Paddy
Breathnach
Pouvez-vous nous décrire la différence entre la communauté drag cubaine et les autres communautés drags que vous avez rencontrées ?
La communauté drag cubaine porte en elle une certaine émotion. C’est peut-être la particularité du pays qui lui donne ce type d’énergie. Il y a une réelle performance et une émotion brute qui se dégagent de ces artistes drag cubains. C’était tellement physique et intense que j’ai senti que c’était un formidable moyen d’explorer certaines émotions brûlantes.
Je me souviens avoir vu plusieurs shows qui se tenaient dans des arrière-cours. Les drag-queens étaient des gens ordinaires mais à partir du moment où le drap rouge était tendu et où le projecteur s’allumait, l’endroit se transformait en un théâtre. Tout était complètement transfiguré : l’arrière-cour et les drag-queens.
Dans le film, la ville de La Havane joue un rôle aussi important que celui de Jesus ou de son père. Comment avez-vous décidé cela ?
Lorsque nous sommes allés à La Havane, nous avons remarqué que la ville était séparée en deux. D’un côté la partie où les touristes sont conduits : c’est beau, rénové et il y a beaucoup de musique. Mais si vous allez un kilomètre plus loin, dans n’importe quelle direction, vous traversez une ville très différente, beaucoup plus authentique. Dès l’écriture du scénario, nous voulions nous assurer de cette vision réelle, quotidienne et pas de la vision « arrangée » de la ville.

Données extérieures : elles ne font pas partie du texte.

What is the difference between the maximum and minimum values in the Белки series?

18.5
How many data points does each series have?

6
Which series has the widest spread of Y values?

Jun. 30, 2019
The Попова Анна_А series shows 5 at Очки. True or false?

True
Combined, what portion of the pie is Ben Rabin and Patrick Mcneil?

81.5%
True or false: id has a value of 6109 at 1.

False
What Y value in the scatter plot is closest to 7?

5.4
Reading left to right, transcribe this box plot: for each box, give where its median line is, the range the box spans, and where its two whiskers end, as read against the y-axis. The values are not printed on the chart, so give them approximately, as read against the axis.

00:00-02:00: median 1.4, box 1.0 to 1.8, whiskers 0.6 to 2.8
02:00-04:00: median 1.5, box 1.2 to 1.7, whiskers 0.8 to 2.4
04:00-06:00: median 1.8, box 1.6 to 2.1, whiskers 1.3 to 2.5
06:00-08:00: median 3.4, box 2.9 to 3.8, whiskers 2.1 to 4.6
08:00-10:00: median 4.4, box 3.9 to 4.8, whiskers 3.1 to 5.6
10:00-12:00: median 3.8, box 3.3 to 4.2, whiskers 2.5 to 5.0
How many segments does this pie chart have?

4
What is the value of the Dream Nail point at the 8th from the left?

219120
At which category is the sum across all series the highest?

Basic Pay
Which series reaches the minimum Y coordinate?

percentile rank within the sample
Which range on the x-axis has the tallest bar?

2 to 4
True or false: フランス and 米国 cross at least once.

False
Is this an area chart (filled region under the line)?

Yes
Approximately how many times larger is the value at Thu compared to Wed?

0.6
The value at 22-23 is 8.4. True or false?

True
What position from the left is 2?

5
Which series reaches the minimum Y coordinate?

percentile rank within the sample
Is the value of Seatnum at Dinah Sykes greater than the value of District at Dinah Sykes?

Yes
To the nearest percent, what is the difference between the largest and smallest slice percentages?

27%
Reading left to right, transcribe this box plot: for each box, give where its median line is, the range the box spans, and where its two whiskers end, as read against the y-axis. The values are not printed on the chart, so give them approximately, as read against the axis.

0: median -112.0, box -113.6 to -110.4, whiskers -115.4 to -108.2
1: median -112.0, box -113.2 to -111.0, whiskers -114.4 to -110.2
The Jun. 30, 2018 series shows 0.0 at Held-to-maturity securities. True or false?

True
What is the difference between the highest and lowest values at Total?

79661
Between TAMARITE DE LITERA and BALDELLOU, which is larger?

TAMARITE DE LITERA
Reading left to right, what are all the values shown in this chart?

Nous avions vingt-deux jours de tournage et un petit budget, donc je savais que nous ne pourrions pas nous permettre d’engager de très nombreux figurants pour recréer le dynamisme de la ville. Alors nous avons décidé, comme disent les Cubains, « d’y aller sans entraves », ce qui veut dire que, quand vous voyez des figurants dans le film, ce sont des passants, et pas des acteurs payés. Nous n’avons pas essayé d’empêcher les gens de marcher ou de traverser la rue. Les passagers des bus sont de vrais passagers qui ne savaient pas que nous allions filmer.
Le film montre la prostitution comme la dernière chance de survie, par opposition à un choix délibéré. Cela a-t-il été un élément important du scénario ?
C’était une nécessité. C’est une réalité à Cuba. Beaucoup de gens sont contraints de faire des choses qu’ils ne feraient pas en temps normal. Des gens, qui d’ordinaire ne se tourneraient pas vers la prostitution, y sont conduits parce que la vie est dure, qu’il est très difficile de subvenir à ses besoins et que c’est parfois la seule solution.
Racontez-nous le tournage en espagnol.
J’étais nerveux avant le tournage. Je connaissais très bien le scénario et ses nuances, mais l’espagnol n’est pas une langue dans laquelle je suis à l’aise. J’ai compris assez vite que si vous avez quelque chose à dire et que vous en avez une idée claire, vous pouvez surmonter les barrières de la langue. En vous expliquant avec votre détermination et votre personnalité, les acteurs comprennent vos intentions et ce que vous voulez faire.
Les chansons des drag-queens ne sont pas sous-titrées. Pourquoi ?
Si vous vous concentrez sur la lecture des paroles des chansons, vous perdez de la force de l’interprétation, de ce qui est donné sur la scène. Si vous lisez, vous réfléchissez, au lieu de regarder et de ressentir. Quand j’ai vu ces drag-queens pour la première fois, je ne comprenais pas ce qu’elles disaient mais je pouvais le sentir. Je voulais que le public ait les mêmes émotions que moi.
Avec quoi le public s’identifie-t-il le plus dans « Viva » ?
Beaucoup se reconnaissent dans le thème du changement. Changer peut aider à guérir. Il y a également l’idée d’avoir sa propre identité reconnue et acceptée mais aussi de pouvoir trouver sa place dans une « tribu », dans un groupe à part. Et il s’agit enfin de relations père-fils, un thème universel.